The strange birth of NY’s gun laws
Last Updated: 11:43 PM, January 15, 2012
Recent months have seen a former Marine from Indiana, a Tea Party activist from California and a nurse from Tennessee all arrested and charged in New York City for possession of firearms they had legal permits to carry back home. All were “nabbed” when they naively sought to check the weapon with security.
These innocents fell afoul of the nation’s toughest gun laws. But few New Yorkers know how those laws came to be.
The father of New York gun control was Democratic city pol “Big Tim “Sullivan — a state senator and Tammany Hall crook, a criminal overseer of the gangs of New York.
In 1911 — in the wake of a notorious Gramercy Park blueblood murder-suicide — Sullivan sponsored the Sullivan Act, which mandated police-issued licenses for handguns and made it a felony to carry an unlicensed concealed weapon.
This was the heyday of the pre-Prohibition gangs, roving bands of violent toughs who terrorized ethnic neighborhoods and often fought pitched battles with police. In 1903, the Battle of Rivington Street pitted a Jewish gang, the Eastmans, against the Italian Five Pointers. When the cops showed up, the two underworld armies joined forces and blasted away, resulting in three deaths and scores of injuries. The public was clamoring for action against the gangs.
Problem was the gangs worked for Tammany. The Democratic machine used them as shtarkers (sluggers), enforcing discipline at the polls and intimidating the opposition. Gang leaders like Monk Eastman were even employed as informal “sheriffs,” keeping their turf under Tammany control.
The Tammany Tiger needed to rein in the gangs without completely crippling them. Enter Big Tim with the perfect solution: Ostensibly disarm the gangs — and ordinary citizens, too — while still keeping them on the streets.
In fact, he gave the game away during the debate on the bill, which flew through Albany: “I want to make it so the young thugs in my district will get three years for carrying dangerous weapons instead of getting a sentence in the electric chair a year from now.”
Sullivan knew the gangs would flout the law, but appearances were more important than results. Young toughs took to sewing the pockets of their coats shut, so that cops couldn’t plant firearms on them, and many gangsters stashed their weapons inside their girlfriends’ “bird cages” — wire-mesh fashion contraptions around which women would wind their hair.
Ordinary citizens, on the other hand, were disarmed, which solved another problem: Gangsters had been bitterly complaining to Tammany that their victims sometimes shot back at them.

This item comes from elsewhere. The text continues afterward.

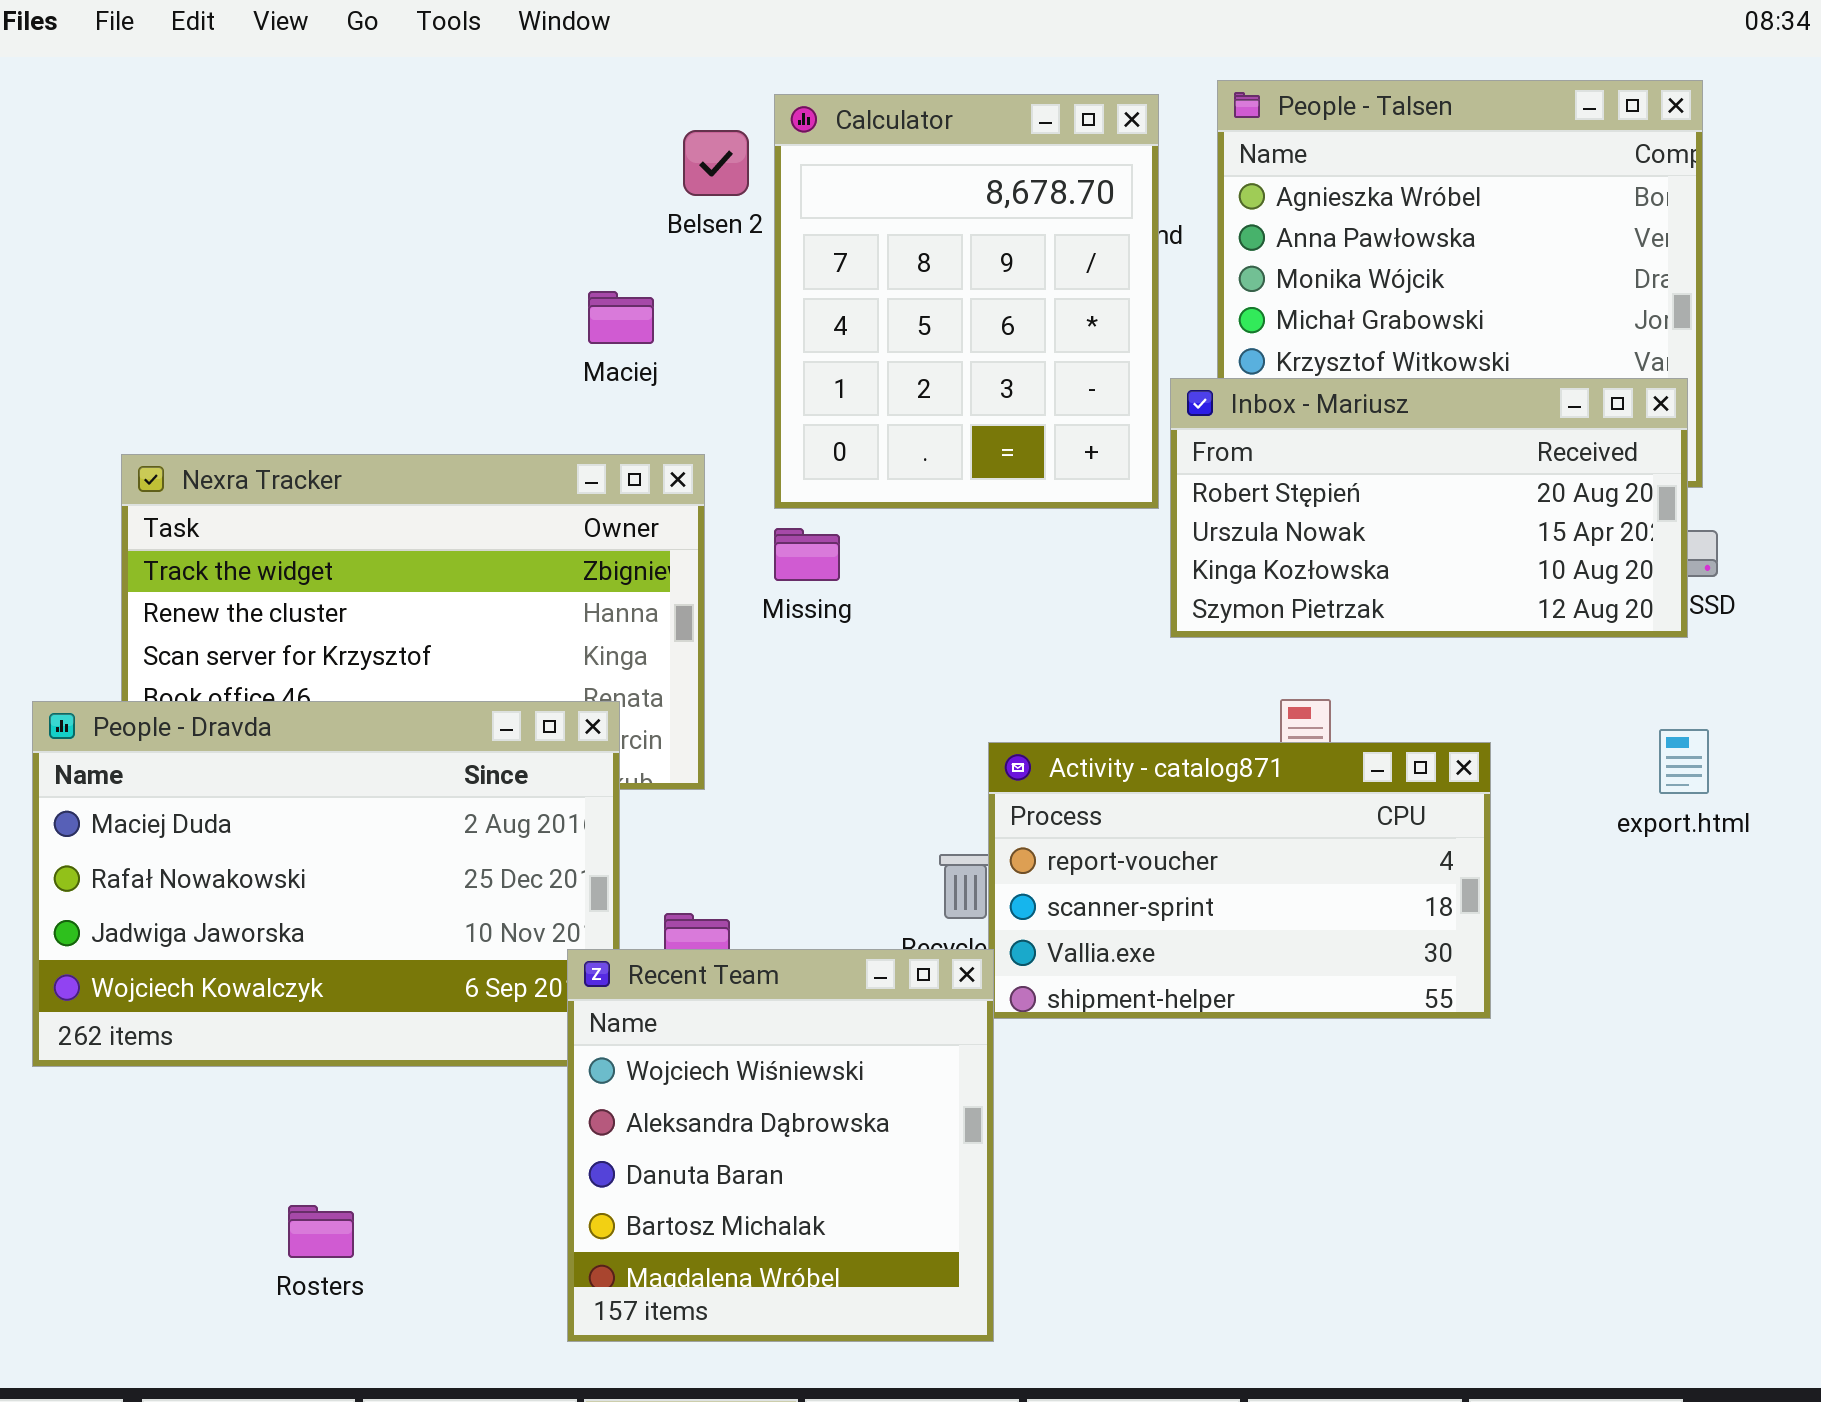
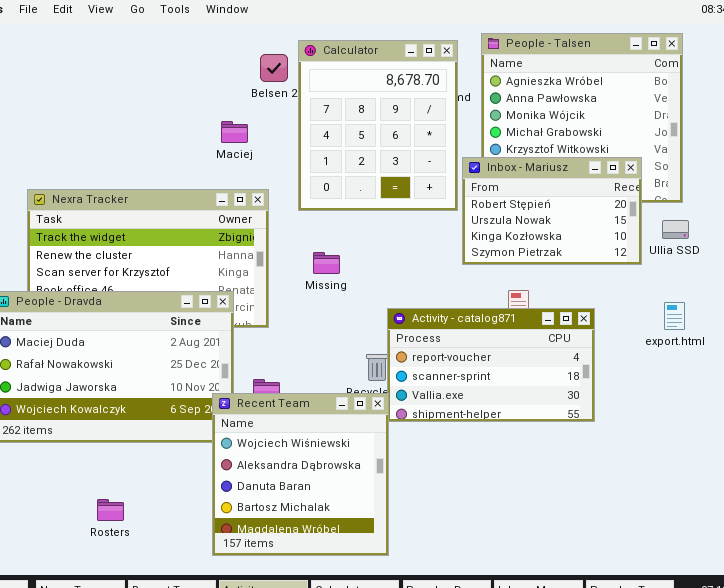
Inbox - Mariusz: [1170,378,1688,638] -> [462,157,642,265], resized
Missing: [774,528,840,581] -> [313,252,340,274], moved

So gang violence didn’t drop under the Sullivan Act — and really took off after the passage of Prohibition in 1920. Spectacular gangland rubouts — like the 1932 machine-gunning of “Mad Dog” Coll in a drugstore phone booth on 23rd Street — became the norm.
Congressional hearings in the 1950s, followed by the feds’ prolonged assault on the Mafia succeeded in tamping down traditional gangland violence, but guns are still easily available to criminals.
Today, the spate of tourist arrests has some politicians scrambling to reassess the laws. Assembly Speaker Sheldon Silver says he’ll hold committee hearings to examine enforcement of the law and recommend possible changes.
That’s a good first step. Every state but Illinois has some form of concealed-carry permission — although some, like New York, California and New Jersey, are heavily restricted. Some sort of reciprocity is needed.
Meanwhile, savor the irony of an edict written by a corrupt politician to save his bad guys from the electric chair’s now being used against law-abiding citizens from other states.
And the rest of the story? Big Tim was already suffering from tertiary syphilis when he wrote his law. He went mad soon thereafter and was sent to a sanitarium in 1912. He eventually escaped. His severed body was found on railroad tracks in The Bronx in August 1913.
The dedicated lifelong “public servant” left behind an estate valued at more than $2 million.